Space toilets are notorious contraptions that use vacuum powered hoses to suck up human excrement before it floats away in the weightless environment of space.

Russian cosmonauts aboard the International Space Station (ISS) may have to make fewer trips to the bathroom after the loss of an unmanned resupply vehicle destined for station last week left the crew without new waste storage bags, news agency Interfax reported Tuesday.

“Usually, these items are replaced upon use,” an unidentified space industry source told Interfax. “Now, in order to save them, we have decided to use them longer,” the source said.

New supplies were supposed to be arrive at the station last week, but the Progress freighter launched to deliver them was declared lost shortly after reaching space. Progress was carrying over 3 tons of cargo. One ton of these were life-support supplies — which beyond toilet supplies included water, food and other essentials, according to Interfax.

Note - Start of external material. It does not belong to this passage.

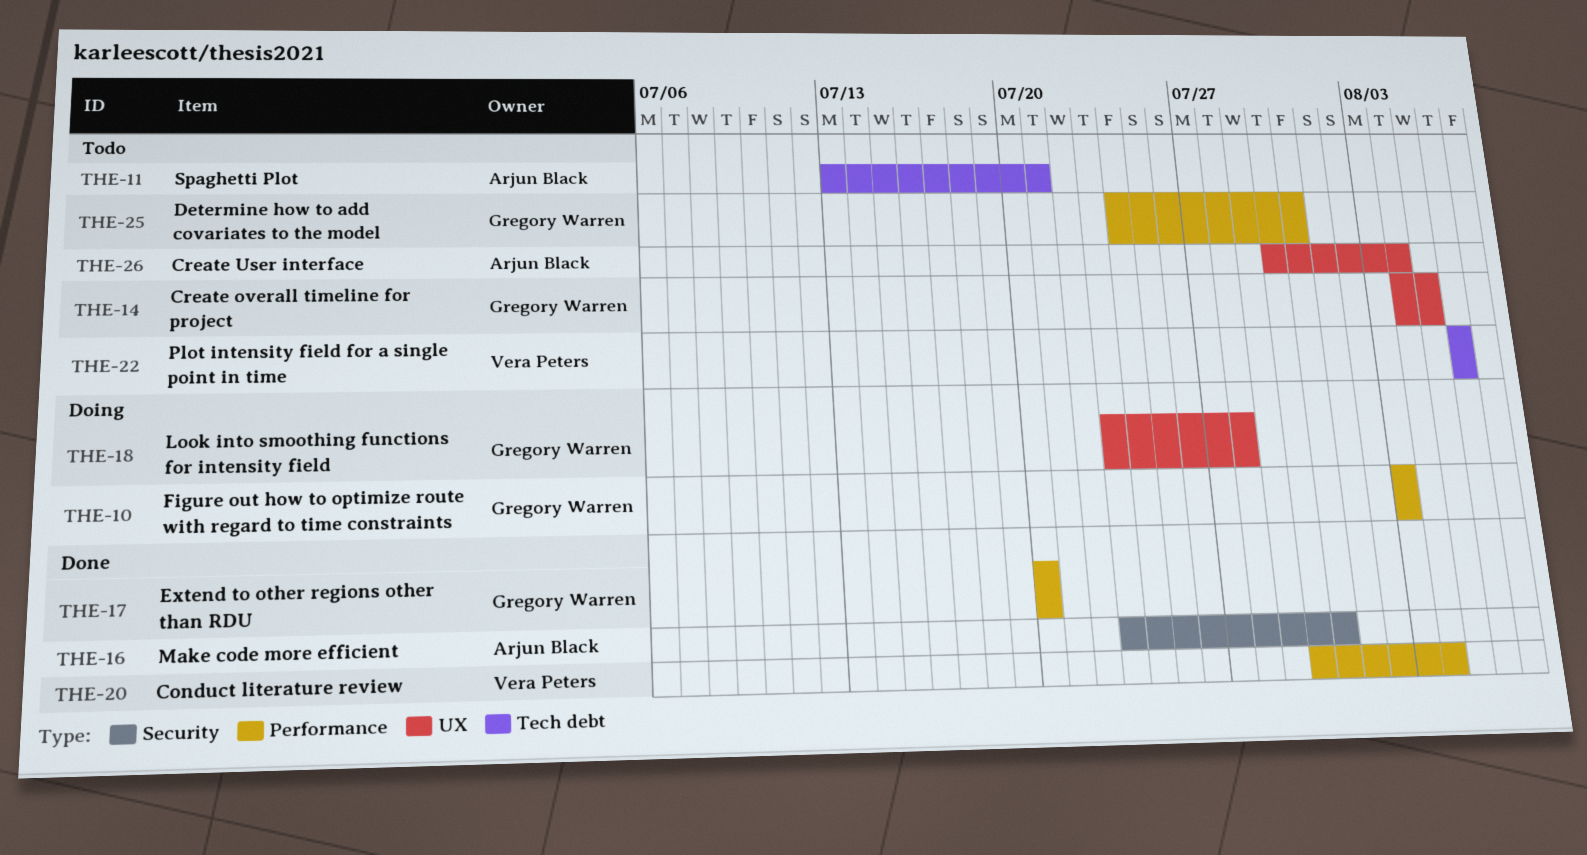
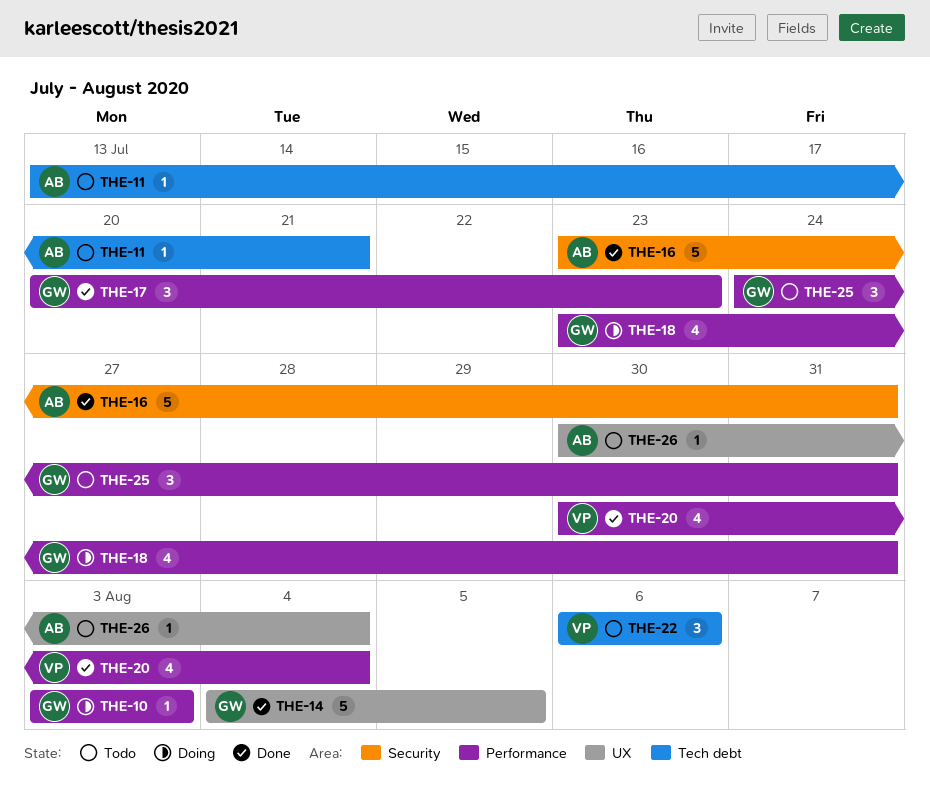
THE-14, status: Todo -> Done
THE-17, due: Jul 20 -> Jul 23
THE-18, label: UX -> Performance
THE-18, due: Jul 28 -> Jul 31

The Russian space agency has yet to identify the cause of the mission failure.

With the next launch of a Progress supply ship not slated until August, the request to reuse supplies such as waste storage bags may become logistically challenging.

Space toilets are notorious contraptions that use vacuum powered hoses to suck up human excrement before it floats away in the weightless environment of space. The hoses feed into plastic bags, which are then stored in aluminum containers until a Progress ship can dispose of them in the ocean.